Deep neural networks have demonstrated very promising performance on accurate segmentation of challenging organs (e.g., pancreas) in abdominal CT and MRI scans. The current deep learning approaches conduct pancreas segmentation by processing sequences of 2D image slices independently through deep, dense per-pixel masking for each image, without explicitly enforcing spatial consistency constraint on segmentation of successive slices. We propose a new convolutional/recurrent neural network architecture to address the contextual learning and segmentation consistency problem. A deep convolutional sub-network is first designed and pre-trained from scratch. The output layer of this network module is then connected to recurrent layers and can be fine-tuned for contextual learning, in an end-to-end manner.

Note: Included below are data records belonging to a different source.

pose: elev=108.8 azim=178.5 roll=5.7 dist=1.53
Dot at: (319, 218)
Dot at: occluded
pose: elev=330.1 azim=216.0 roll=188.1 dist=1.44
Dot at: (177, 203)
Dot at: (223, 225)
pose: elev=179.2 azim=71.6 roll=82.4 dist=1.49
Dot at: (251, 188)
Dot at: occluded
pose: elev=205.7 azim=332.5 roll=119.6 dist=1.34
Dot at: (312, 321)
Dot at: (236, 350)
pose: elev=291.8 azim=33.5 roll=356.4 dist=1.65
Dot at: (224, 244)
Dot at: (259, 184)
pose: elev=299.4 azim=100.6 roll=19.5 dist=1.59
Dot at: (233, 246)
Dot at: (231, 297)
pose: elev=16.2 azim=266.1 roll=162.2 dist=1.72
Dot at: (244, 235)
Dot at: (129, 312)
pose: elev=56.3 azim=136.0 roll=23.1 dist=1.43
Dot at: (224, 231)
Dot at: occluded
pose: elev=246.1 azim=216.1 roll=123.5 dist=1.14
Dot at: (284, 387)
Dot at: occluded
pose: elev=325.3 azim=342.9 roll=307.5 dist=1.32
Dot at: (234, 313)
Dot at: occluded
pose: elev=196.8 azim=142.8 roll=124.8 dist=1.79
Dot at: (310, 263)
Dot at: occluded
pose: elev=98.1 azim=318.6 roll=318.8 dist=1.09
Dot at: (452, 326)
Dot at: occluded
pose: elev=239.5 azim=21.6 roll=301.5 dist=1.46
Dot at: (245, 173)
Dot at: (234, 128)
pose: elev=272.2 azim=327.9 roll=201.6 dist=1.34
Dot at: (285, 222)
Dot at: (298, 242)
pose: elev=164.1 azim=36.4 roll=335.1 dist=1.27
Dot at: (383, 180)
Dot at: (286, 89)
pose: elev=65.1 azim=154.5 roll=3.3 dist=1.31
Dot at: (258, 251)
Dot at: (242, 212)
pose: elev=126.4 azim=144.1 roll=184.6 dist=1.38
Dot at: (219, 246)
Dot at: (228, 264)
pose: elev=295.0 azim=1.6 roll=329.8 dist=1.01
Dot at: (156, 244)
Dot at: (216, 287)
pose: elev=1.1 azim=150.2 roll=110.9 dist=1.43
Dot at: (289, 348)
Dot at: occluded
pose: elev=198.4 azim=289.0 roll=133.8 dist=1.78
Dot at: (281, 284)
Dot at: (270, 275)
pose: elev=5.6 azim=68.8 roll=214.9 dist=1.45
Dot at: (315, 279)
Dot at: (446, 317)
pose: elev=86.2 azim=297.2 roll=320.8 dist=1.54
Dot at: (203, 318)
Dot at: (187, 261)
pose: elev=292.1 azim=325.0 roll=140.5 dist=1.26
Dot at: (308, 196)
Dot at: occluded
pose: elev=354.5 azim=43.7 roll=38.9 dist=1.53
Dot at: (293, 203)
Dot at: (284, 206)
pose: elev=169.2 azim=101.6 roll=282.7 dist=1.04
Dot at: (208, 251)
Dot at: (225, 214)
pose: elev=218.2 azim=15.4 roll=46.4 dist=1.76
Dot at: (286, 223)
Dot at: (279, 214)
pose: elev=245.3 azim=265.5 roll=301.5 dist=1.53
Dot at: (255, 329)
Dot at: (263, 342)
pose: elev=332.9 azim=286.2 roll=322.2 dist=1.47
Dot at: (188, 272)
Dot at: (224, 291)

Our recurrent sub-network is a type of Long short-term memory (LSTM) network that performs segmentation on an image by integrating its neighboring slice segmentation predictions, in the form of a dependent sequence processing. Additionally, a novel segmentation-direct loss function (named Jaccard Loss) is proposed and deep networks are trained to optimize Jaccard Index (JI) directly. Extensive experiments are conducted to validate our proposed deep models, on quantitative pancreas segmentation using both CT and MRI scans. Our method outperforms the state-of-the-art work on CT [11] and MRI pancreas segmentation [1], respectively.